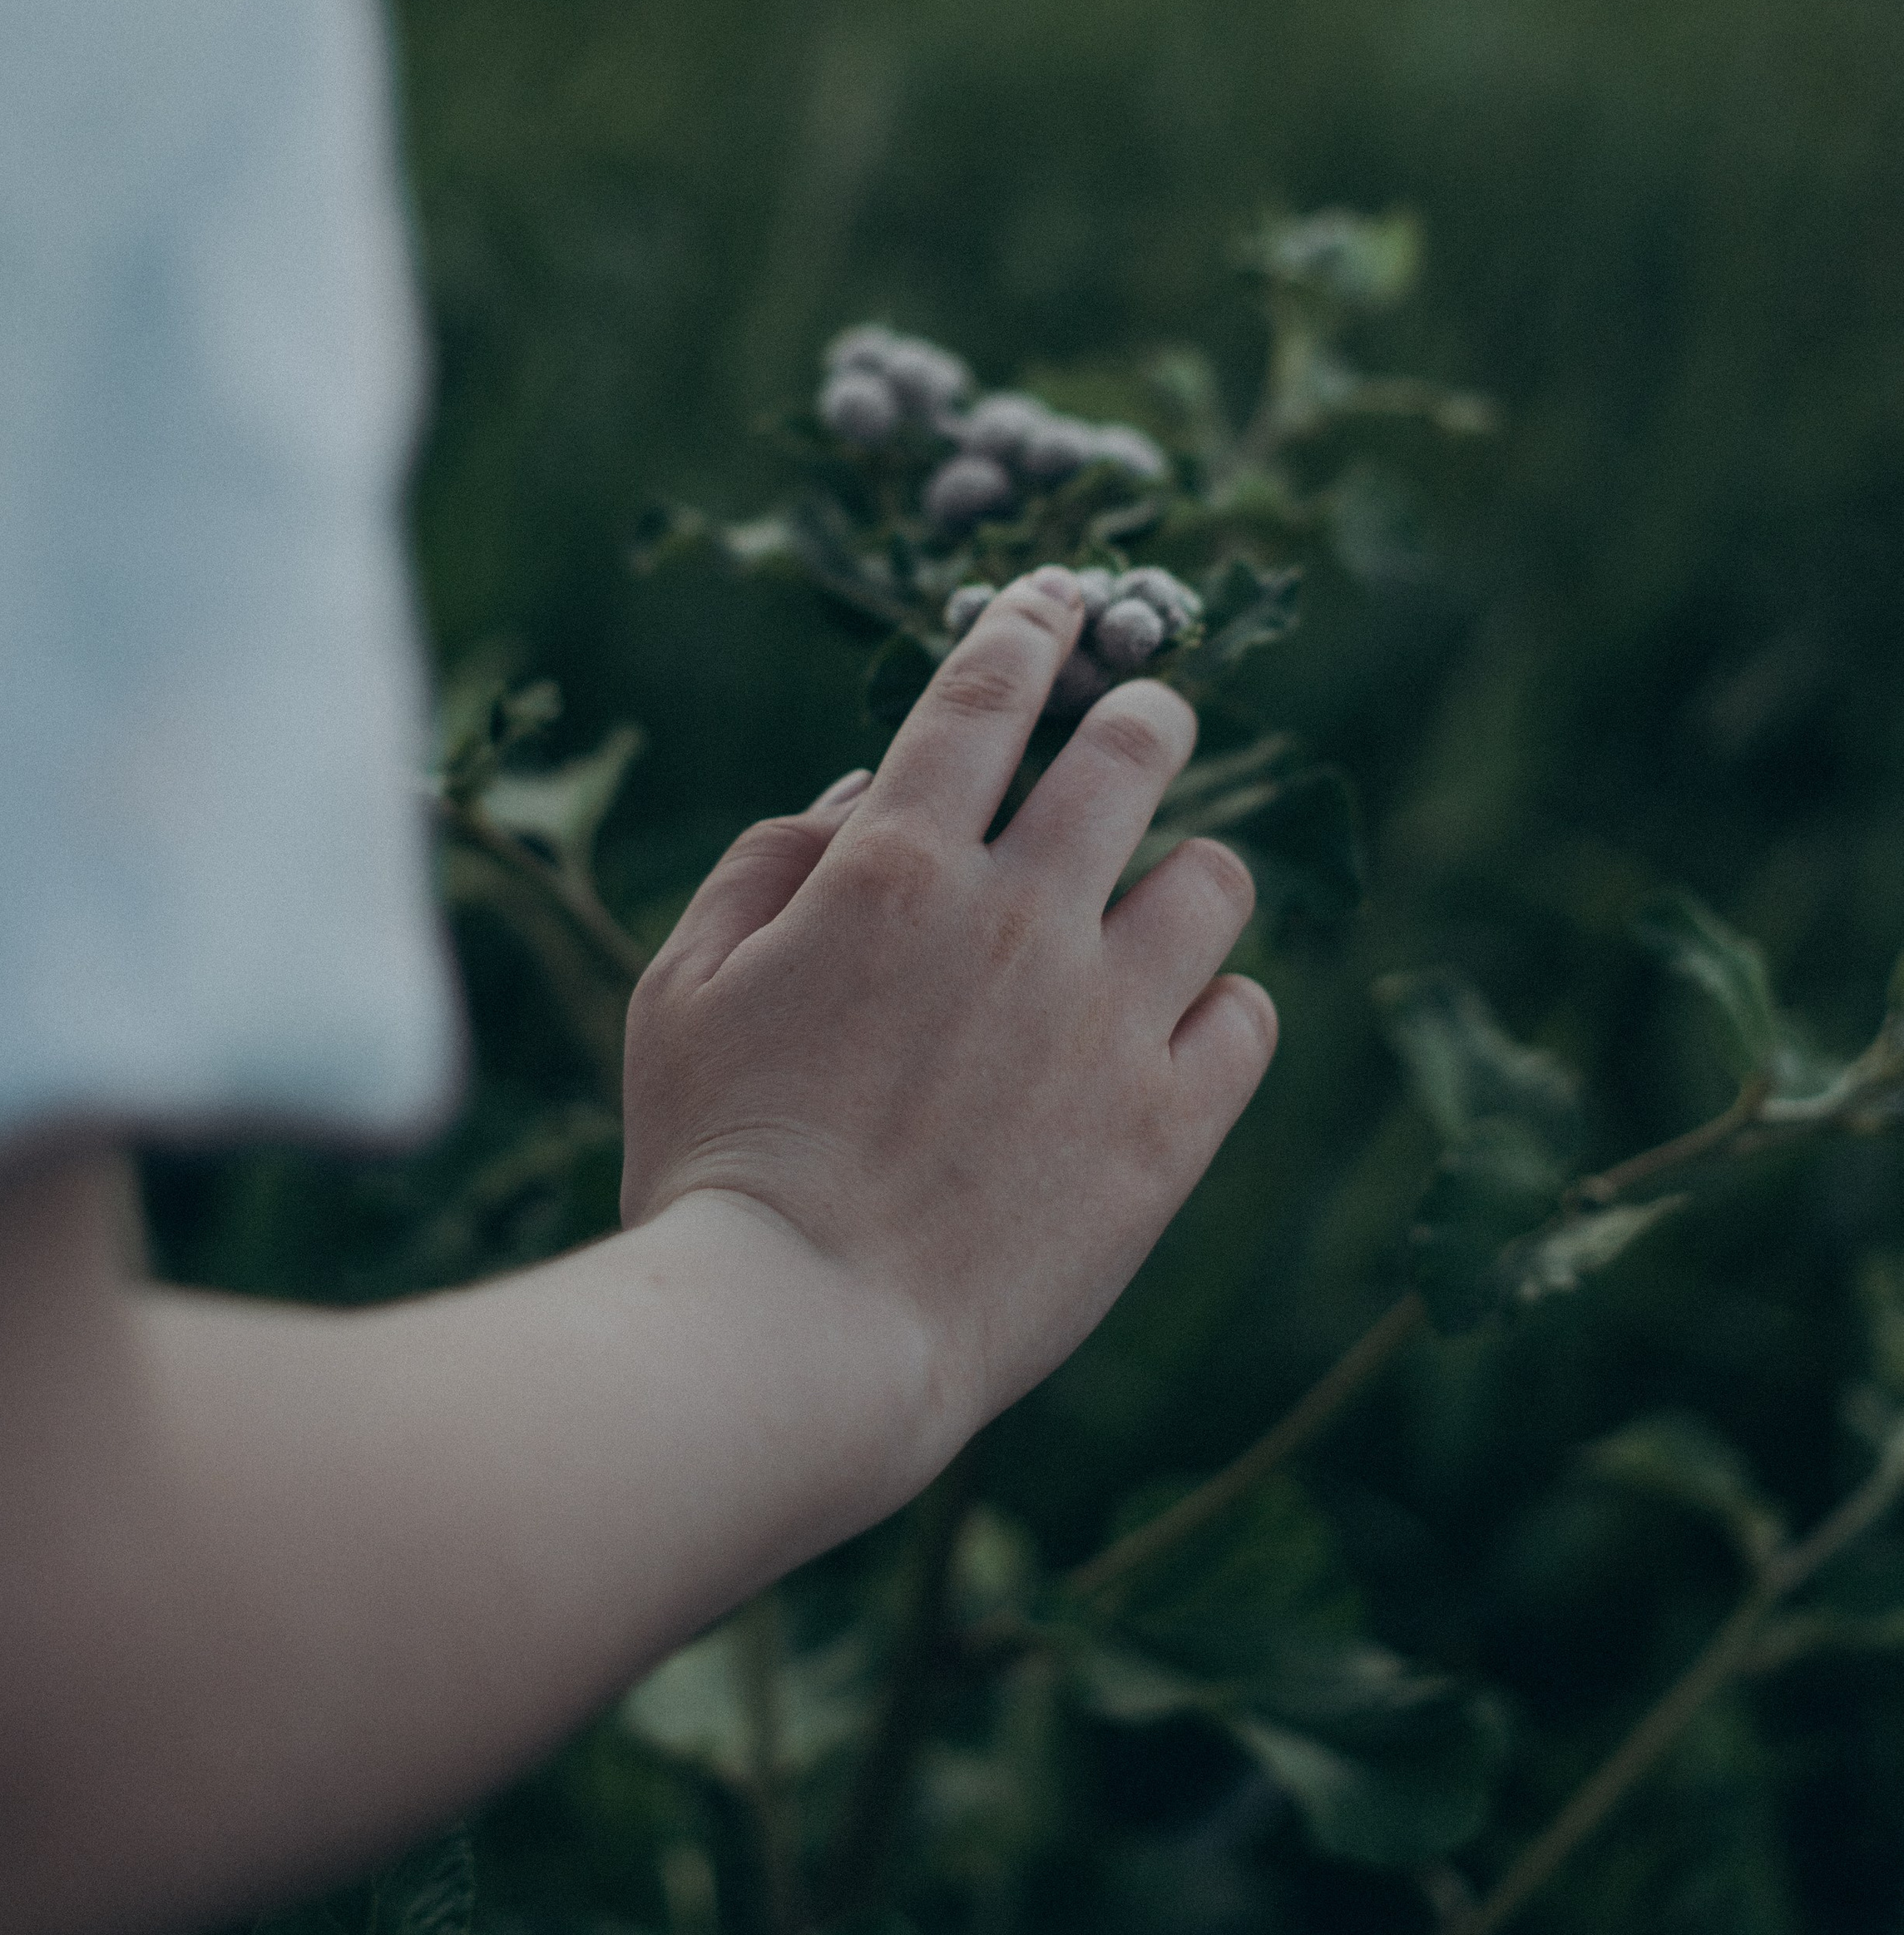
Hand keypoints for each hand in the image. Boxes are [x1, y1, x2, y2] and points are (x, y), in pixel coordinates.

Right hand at [620, 567, 1277, 1469]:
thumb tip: (866, 796)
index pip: (987, 694)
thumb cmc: (716, 1161)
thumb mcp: (685, 989)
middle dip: (1146, 713)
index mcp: (896, 868)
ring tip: (1155, 906)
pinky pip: (1248, 1020)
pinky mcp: (1165, 1130)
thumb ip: (772, 867)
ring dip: (1185, 874)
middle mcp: (1020, 920)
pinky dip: (1218, 1009)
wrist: (798, 1336)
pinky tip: (1174, 1030)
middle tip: (1145, 721)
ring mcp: (1106, 1024)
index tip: (1058, 598)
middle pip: (1135, 752)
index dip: (1030, 624)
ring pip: (1214, 882)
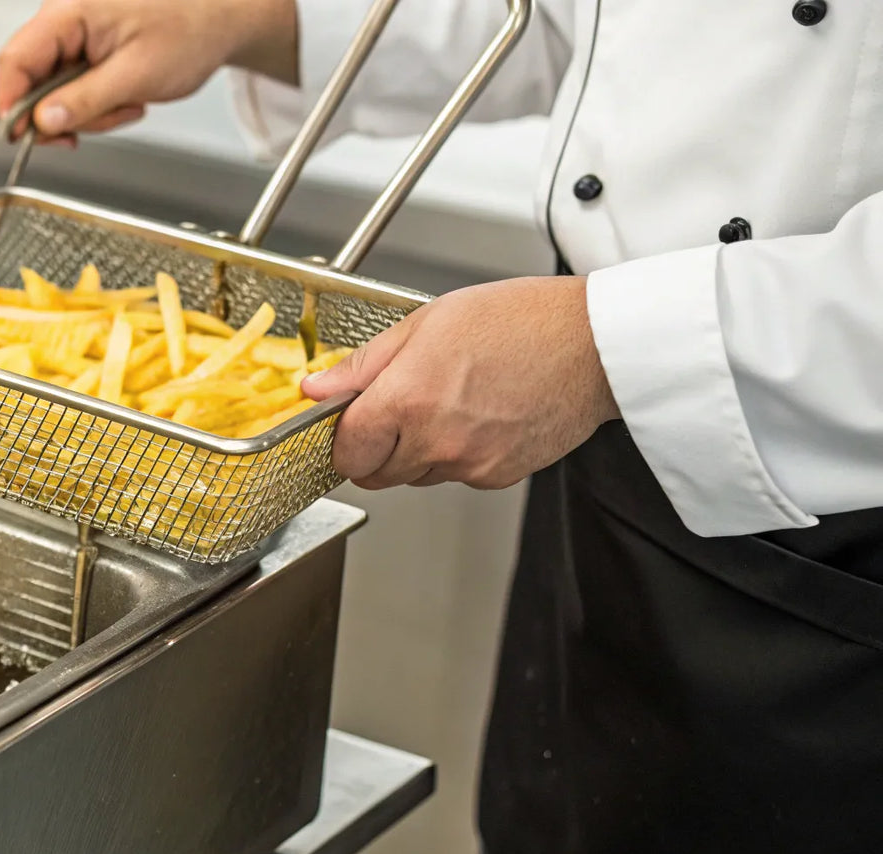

■ ■ ■ ■

**TASK DETAILS**
The whole of the data needs to be copied word for word, though not its pictures.

**RESULT**
Hand keypoints for each hand in the image. Boxes are [x1, y1, x2, y2] and points are (x, y), in pixel coordinates.

Right hand at [620, 567, 1277, 1469]:
thumb tip: (866, 796)
index pip: (987, 694)
thumb cmc: (716, 1161)
thumb mcp: (685, 989)
middle dip: (1146, 713)
index mcp: (896, 868)
ring tip: (1155, 906)
pinky pip: (1248, 1020)
pinky mcp: (1165, 1130)
thumb ip: (772, 867)
ring dip: (1185, 874)
middle mcp: (1020, 920)
pinky dip: (1218, 1009)
wrist: (798, 1336)
pinky tip: (1174, 1030)
middle tip: (1145, 721)
ring mcp: (1106, 1024)
index tip: (1058, 598)
middle pip: (1135, 752)
index dip: (1030, 624)
ring pip: (1214, 882)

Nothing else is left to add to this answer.